Your tasks:
a: Copy the condolence thread about Max from "just take things" up to and including "golden lovers here.", replacing "forum" with "community".
b: Write what comes next in the condolence thread about Max, picking up after its final sentence.

Text:
Content starts
I am so very sorry-you are all in my thoughts and prayers!


----------



## Duke's Momma

I'm so sorry that this time came for you and your family. I hate  cancer. What a wonderful life she had and you with her.

Max, swim with my Angel Duke, okay? You two have a wonderful time together - both with glowing vibrant, healthy, red coats. What a sight the two of you must be right now. New BFFs.


----------



## Bob Dylan

Peace Be With You and your family. HUGS


----------



## goldensmum

So sorry for your loss of Max, you will get through this eventually because you have so many memories of your lives together, and it will be those memories that help at this very sad time

Run free Max, play hard and sleep softly


----------



## cgriffin

I am so sorry for your loss! Beautiful pictures!


----------



## kimberlygino

i'm so sorry for your loss, i know how it feels because gino left for the bridge on 12th july. i feel as devastated still and even though it gets a little better sometimes, still i crumble.

just take things slowly  this forum keeps me alive and belong. continue to stay here and you will get great support from the lovely golden lovers here.


----------



## PrincessDi

Pictures of my boy yesterday. Death is just so final. So hard to accept that I won't hold him again on this earth or look into his beautiful brown eyes. Or kiss his belly as he does his sweet golden roll. My boy was always so full of love and such a good boy. This is just SO hard.


----------



## Karen519

*Max*

Please let me know if there is anything I can do for you!
Let me know if you need to talk!!


----------



## baileyboym22

Peace to both Max and to you~
I can see a wonderful golden soul in those eyes. That same soul is with you now~
Julie and Bello


----------



## lgnutah

A beautiful pictorial tribute. I am so sorry for your loss.


----------



## Maddie'sMom2011

I'm so sorry you had to say goodbye to Max for the last time. It is SO very hard & I know your heart feels broken. Thank you for sharing his last pictures with us. He was a beautiful boy & will always be with you. Hugs.


----------



## OutWest

I'm sorry you lost your boy but glad you got that extra time with him. He sure was a handsome boy. sending healing thoughts your way.


----------



## dborgers

Just wanted you to know you're still in our thoughts and prayers


----------



## PrincessDi

Thank you all so much. It hurts so bad. I know we did the right thing, but he left such a gaping hole.
Content ends
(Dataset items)
Content starts
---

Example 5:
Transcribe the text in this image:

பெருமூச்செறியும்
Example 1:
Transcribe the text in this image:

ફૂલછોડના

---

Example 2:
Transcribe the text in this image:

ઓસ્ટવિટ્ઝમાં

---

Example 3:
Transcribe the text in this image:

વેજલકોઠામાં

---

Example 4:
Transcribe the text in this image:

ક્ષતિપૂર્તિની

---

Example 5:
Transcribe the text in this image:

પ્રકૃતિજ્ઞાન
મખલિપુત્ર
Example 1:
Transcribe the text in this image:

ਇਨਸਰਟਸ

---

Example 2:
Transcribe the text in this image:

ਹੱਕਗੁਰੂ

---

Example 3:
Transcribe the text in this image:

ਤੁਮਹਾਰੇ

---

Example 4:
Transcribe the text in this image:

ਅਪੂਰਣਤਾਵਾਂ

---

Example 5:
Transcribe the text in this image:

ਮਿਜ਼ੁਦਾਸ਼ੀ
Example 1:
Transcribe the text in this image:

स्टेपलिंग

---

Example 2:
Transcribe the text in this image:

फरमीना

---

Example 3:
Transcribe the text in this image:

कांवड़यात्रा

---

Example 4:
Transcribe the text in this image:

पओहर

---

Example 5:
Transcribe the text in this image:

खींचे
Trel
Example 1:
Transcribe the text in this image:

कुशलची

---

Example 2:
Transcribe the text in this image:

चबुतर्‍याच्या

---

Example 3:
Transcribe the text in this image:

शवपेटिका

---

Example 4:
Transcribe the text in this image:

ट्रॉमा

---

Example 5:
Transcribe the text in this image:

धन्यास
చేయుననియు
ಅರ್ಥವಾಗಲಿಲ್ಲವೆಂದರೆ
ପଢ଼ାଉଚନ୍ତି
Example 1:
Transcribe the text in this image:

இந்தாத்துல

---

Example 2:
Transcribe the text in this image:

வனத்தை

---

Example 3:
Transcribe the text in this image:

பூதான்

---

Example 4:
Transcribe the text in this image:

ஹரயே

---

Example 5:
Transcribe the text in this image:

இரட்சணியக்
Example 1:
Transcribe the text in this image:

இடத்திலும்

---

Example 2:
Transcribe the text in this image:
Content ends
Answer set:
a:
just take things slowly  this community keeps me alive and belong. continue to stay here and you will get great support from the lovely golden lovers here.

b:
----------



## Odette3

I am so sorry for your loss. RIP Max.


----------



## coppers-mom

Max was a lovely, lovely boy.
The day the vet told me Copper had cancer, I told Copper the whole way home that it was okay for him to go although my heart screamed NO. It was time just two days later.
We have to let them go and go with grace, but it sure does hurt. I had other dogs and pets to help with the gaping hole, but nothing can fill your heart like old gold. Hugs to you and prayers for peace and healing.


----------



## Yaichi's Mom

My heart is breaking with yours. May your Copper and my girl Yaichi be pain free and happy, playing together until we meet them again.

I am so sorry for your loss.


----------



## Buddy's mom forever

I am thinking of you and your husband. Your new signature is just beautiful. It is a picture of 4 I know you love the most. Hugs to you.


----------



## Maggiesdad

I know what you are going through. I lost my baby girl Maggie in March at 13 years old to cancer. They just don't live long enough..even blessing us for that many years. He was a wonderful dog I'm sure. God Bless Max and your family.


----------



## PrincessDi

*Max's angel wings*

Thanks so much again Steve for sending this over to us. My boy looks beautiful in his angel wings.


----------



## DERBYBOY7

My condolences to you and your family. 

I LOVE the picture of your three babies with the cat.


----------



## kimberlygino

the angel wing picture is so beautiful  golden angels out there. & they will protect you. time will pass and heal. take care and be strong


----------



## Karen519

*Angel Wings*

Max sure looks beautiful in his Angel Wings!
Steve: That was so kind of you!


----------



## Buddy's mom forever

That photo of Angel Max is beautiful. Your 3 beautiful angels are watching over you and your husband, sending him kisses just like in your signature. Sending healing vibes, prayers and hugs.


----------



## eslucky

I'm so sorry about your Max. My girl Lucky went to the bridge on Monday and now I know she will have another friend and angel to run with. It is so hard. Stay strong.


----------



## maggie1951

So sorry for your loss of Max i just love his white face and the photo that Steve did is lovely he does some lovely photos.
And it sure is hard i know what you are going through (hugs)


----------



## coppers-mom

Max's angel picture is so lovely.

You're in my thoughts and prayers a lot. Max doesn't need my prayers because he is happy and feeling great again. I do believe that.


----------



## PrincessDi

Just got the call from the vet that Max is back. We're going to go pick him up this afternoon. This is the longest time that he has ever been out of our care. Guess we're going to have to get used to this. I miss my boy so much! Nothing will ever be the same.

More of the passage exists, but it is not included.